__Information provided__

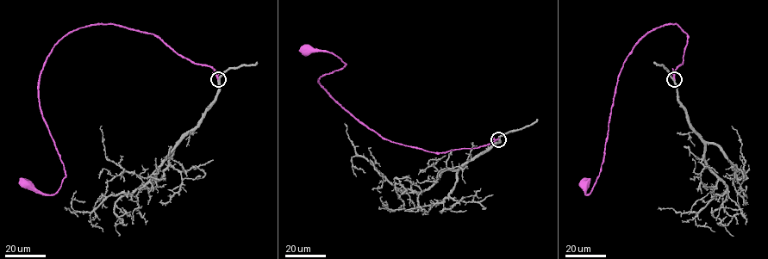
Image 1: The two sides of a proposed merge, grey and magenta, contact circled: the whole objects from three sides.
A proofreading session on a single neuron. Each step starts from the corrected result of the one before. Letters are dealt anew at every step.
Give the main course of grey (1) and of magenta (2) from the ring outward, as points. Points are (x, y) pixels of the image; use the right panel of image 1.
1: (674, 79), (687, 120), (703, 144), (705, 163), (727, 185), (727, 191), (714, 196), (698, 212), (658, 209)
2: (674, 79), (687, 34), (677, 24), (664, 25), (646, 34), (624, 63), (603, 161), (588, 194), (585, 184)

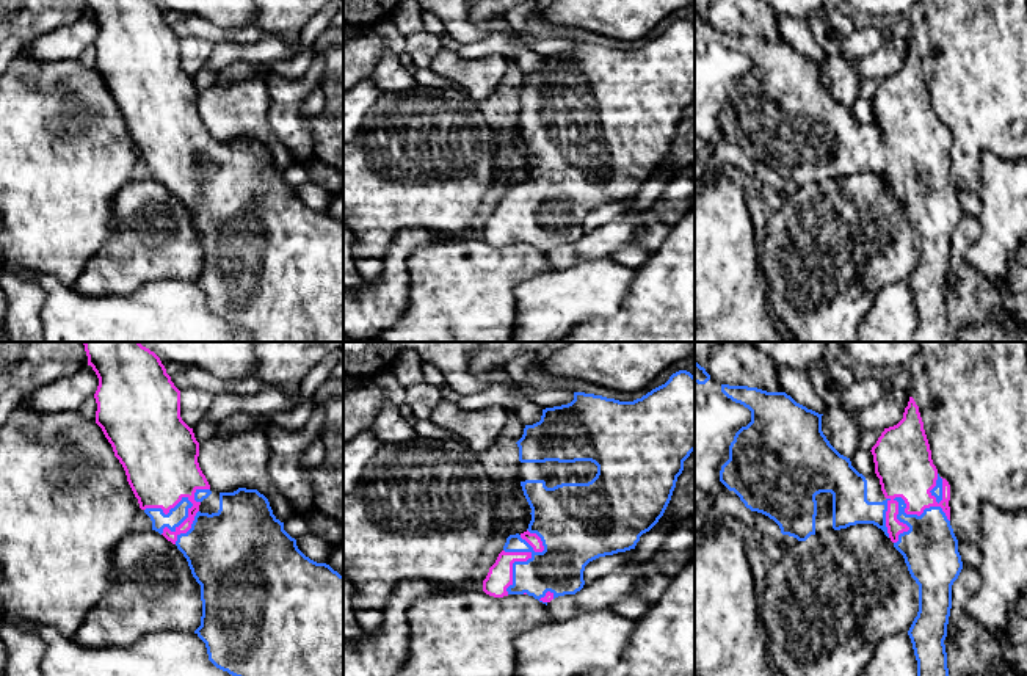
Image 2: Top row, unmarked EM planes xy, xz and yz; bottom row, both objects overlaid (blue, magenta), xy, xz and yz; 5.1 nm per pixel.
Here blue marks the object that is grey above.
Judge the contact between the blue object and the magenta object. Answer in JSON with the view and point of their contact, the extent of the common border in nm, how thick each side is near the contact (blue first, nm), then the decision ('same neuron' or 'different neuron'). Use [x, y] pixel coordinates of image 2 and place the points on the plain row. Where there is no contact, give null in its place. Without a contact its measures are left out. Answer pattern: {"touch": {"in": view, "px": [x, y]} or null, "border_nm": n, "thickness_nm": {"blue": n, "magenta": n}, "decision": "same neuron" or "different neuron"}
{"touch": {"in": "yz", "px": [905, 156]}, "border_nm": 420, "thickness_nm": {"blue": 280, "magenta": 300}, "decision": "same neuron"}

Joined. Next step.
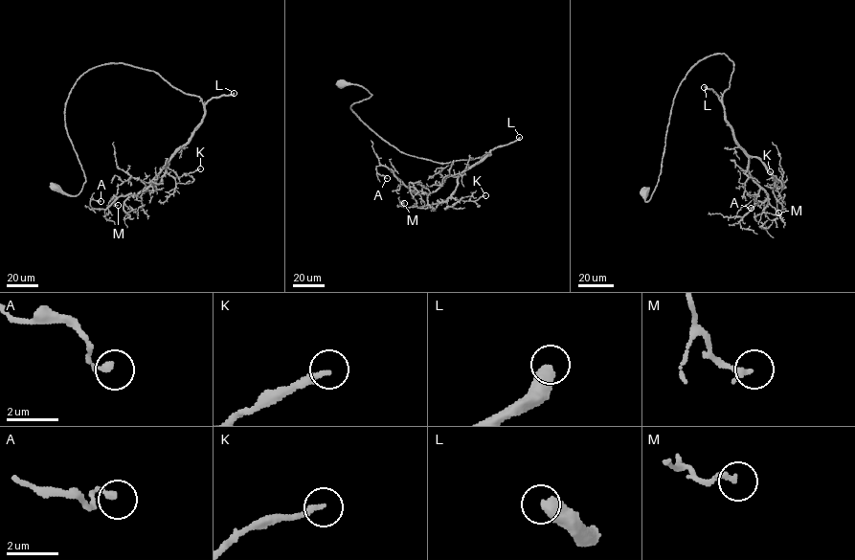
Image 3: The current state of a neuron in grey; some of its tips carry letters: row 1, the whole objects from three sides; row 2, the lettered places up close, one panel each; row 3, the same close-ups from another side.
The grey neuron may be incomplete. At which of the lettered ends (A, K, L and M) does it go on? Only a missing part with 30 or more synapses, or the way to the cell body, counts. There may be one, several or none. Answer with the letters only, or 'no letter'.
L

__Requirement__
Repeat all of the material above exactly, leaving out pictures.

__Expected output__
Image 1: The two sides of a proposed merge, grey and magenta, contact circled: the whole objects from three sides.
A proofreading session on a single neuron. Each step starts from the corrected result of the one before. Letters are dealt anew at every step.
Give the main course of grey (1) and of magenta (2) from the ring outward, as points. Points are (x, y) pixels of the image; use the right panel of image 1.
1: (674, 79), (687, 120), (703, 144), (705, 163), (727, 185), (727, 191), (714, 196), (698, 212), (658, 209)
2: (674, 79), (687, 34), (677, 24), (664, 25), (646, 34), (624, 63), (603, 161), (588, 194), (585, 184)

Image 2: Top row, unmarked EM planes xy, xz and yz; bottom row, both objects overlaid (blue, magenta), xy, xz and yz; 5.1 nm per pixel.
Here blue marks the object that is grey above.
Judge the contact between the blue object and the magenta object. Answer in JSON with the view and point of their contact, the extent of the common border in nm, how thick each side is near the contact (blue first, nm), then the decision ('same neuron' or 'different neuron'). Use [x, y] pixel coordinates of image 2 and place the points on the plain row. Where there is no contact, give null in its place. Without a contact its measures are left out. Answer pattern: {"touch": {"in": view, "px": [x, y]} or null, "border_nm": n, "thickness_nm": {"blue": n, "magenta": n}, "decision": "same neuron" or "different neuron"}
{"touch": {"in": "yz", "px": [905, 156]}, "border_nm": 420, "thickness_nm": {"blue": 280, "magenta": 300}, "decision": "same neuron"}

Joined. Next step.
Image 3: The current state of a neuron in grey; some of its tips carry letters: row 1, the whole objects from three sides; row 2, the lettered places up close, one panel each; row 3, the same close-ups from another side.
The grey neuron may be incomplete. At which of the lettered ends (A, K, L and M) does it go on? Only a missing part with 30 or more synapses, or the way to the cell body, counts. There may be one, several or none. Answer with the letters only, or 'no letter'.
L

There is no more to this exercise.